--- Given records Enclosed Below ---

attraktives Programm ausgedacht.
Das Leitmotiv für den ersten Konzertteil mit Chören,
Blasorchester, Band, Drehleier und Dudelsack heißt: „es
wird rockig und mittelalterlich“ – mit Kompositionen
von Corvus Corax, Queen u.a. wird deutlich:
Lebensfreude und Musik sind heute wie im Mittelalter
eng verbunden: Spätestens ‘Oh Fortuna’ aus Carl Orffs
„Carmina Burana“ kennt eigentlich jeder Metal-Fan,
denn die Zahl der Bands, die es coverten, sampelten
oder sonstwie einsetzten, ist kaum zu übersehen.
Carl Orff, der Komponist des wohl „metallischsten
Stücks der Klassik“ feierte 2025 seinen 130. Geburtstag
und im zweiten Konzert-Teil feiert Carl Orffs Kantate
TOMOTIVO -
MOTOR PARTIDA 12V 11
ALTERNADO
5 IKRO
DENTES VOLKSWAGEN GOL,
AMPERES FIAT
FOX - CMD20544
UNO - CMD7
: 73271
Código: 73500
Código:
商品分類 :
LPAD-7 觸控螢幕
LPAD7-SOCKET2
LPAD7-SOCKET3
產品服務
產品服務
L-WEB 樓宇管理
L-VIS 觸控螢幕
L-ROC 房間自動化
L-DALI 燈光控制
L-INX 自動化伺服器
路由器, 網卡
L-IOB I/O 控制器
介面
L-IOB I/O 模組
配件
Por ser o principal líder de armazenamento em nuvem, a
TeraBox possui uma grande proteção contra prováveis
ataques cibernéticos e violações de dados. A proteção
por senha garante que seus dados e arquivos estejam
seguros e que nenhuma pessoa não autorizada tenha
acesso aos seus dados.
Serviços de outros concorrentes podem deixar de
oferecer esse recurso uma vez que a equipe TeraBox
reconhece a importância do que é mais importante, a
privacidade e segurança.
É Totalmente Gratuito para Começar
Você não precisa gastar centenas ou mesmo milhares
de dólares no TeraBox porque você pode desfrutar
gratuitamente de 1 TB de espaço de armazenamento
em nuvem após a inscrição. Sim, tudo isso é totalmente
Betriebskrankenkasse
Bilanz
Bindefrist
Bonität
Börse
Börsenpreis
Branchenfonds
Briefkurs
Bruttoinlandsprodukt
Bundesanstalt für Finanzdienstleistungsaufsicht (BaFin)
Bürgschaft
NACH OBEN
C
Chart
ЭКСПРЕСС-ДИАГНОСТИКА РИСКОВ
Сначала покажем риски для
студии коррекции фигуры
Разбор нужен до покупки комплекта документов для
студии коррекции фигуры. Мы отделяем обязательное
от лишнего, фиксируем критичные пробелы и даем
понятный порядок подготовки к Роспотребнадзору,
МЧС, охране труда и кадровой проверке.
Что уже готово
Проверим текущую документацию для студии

--- End of Enclosed Given records ---

Extract every line above verbatim, keeping each on its own line in the original order.

attraktives Programm ausgedacht.
Das Leitmotiv für den ersten Konzertteil mit Chören,
Blasorchester, Band, Drehleier und Dudelsack heißt: „es
wird rockig und mittelalterlich“ – mit Kompositionen
von Corvus Corax, Queen u.a. wird deutlich:
Lebensfreude und Musik sind heute wie im Mittelalter
eng verbunden: Spätestens ‘Oh Fortuna’ aus Carl Orffs
„Carmina Burana“ kennt eigentlich jeder Metal-Fan,
denn die Zahl der Bands, die es coverten, sampelten
oder sonstwie einsetzten, ist kaum zu übersehen.
Carl Orff, der Komponist des wohl „metallischsten
Stücks der Klassik“ feierte 2025 seinen 130. Geburtstag
und im zweiten Konzert-Teil feiert Carl Orffs Kantate
TOMOTIVO -
MOTOR PARTIDA 12V 11
ALTERNADO
5 IKRO
DENTES VOLKSWAGEN GOL,
AMPERES FIAT
FOX - CMD20544
UNO - CMD7
: 73271
Código: 73500
Código:
商品分類 :
LPAD-7 觸控螢幕
LPAD7-SOCKET2
LPAD7-SOCKET3
產品服務
產品服務
L-WEB 樓宇管理
L-VIS 觸控螢幕
L-ROC 房間自動化
L-DALI 燈光控制
L-INX 自動化伺服器
路由器, 網卡
L-IOB I/O 控制器
介面
L-IOB I/O 模組
配件
Por ser o principal líder de armazenamento em nuvem, a
TeraBox possui uma grande proteção contra prováveis
ataques cibernéticos e violações de dados. A proteção
por senha garante que seus dados e arquivos estejam
seguros e que nenhuma pessoa não autorizada tenha
acesso aos seus dados.
Serviços de outros concorrentes podem deixar de
oferecer esse recurso uma vez que a equipe TeraBox
reconhece a importância do que é mais importante, a
privacidade e segurança.
É Totalmente Gratuito para Começar
Você não precisa gastar centenas ou mesmo milhares
de dólares no TeraBox porque você pode desfrutar
gratuitamente de 1 TB de espaço de armazenamento
em nuvem após a inscrição. Sim, tudo isso é totalmente
Betriebskrankenkasse
Bilanz
Bindefrist
Bonität
Börse
Börsenpreis
Branchenfonds
Briefkurs
Bruttoinlandsprodukt
Bundesanstalt für Finanzdienstleistungsaufsicht (BaFin)
Bürgschaft
NACH OBEN
C
Chart
ЭКСПРЕСС-ДИАГНОСТИКА РИСКОВ
Сначала покажем риски для
студии коррекции фигуры
Разбор нужен до покупки комплекта документов для
студии коррекции фигуры. Мы отделяем обязательное
от лишнего, фиксируем критичные пробелы и даем
понятный порядок подготовки к Роспотребнадзору,
МЧС, охране труда и кадровой проверке.
Что уже готово
Проверим текущую документацию для студии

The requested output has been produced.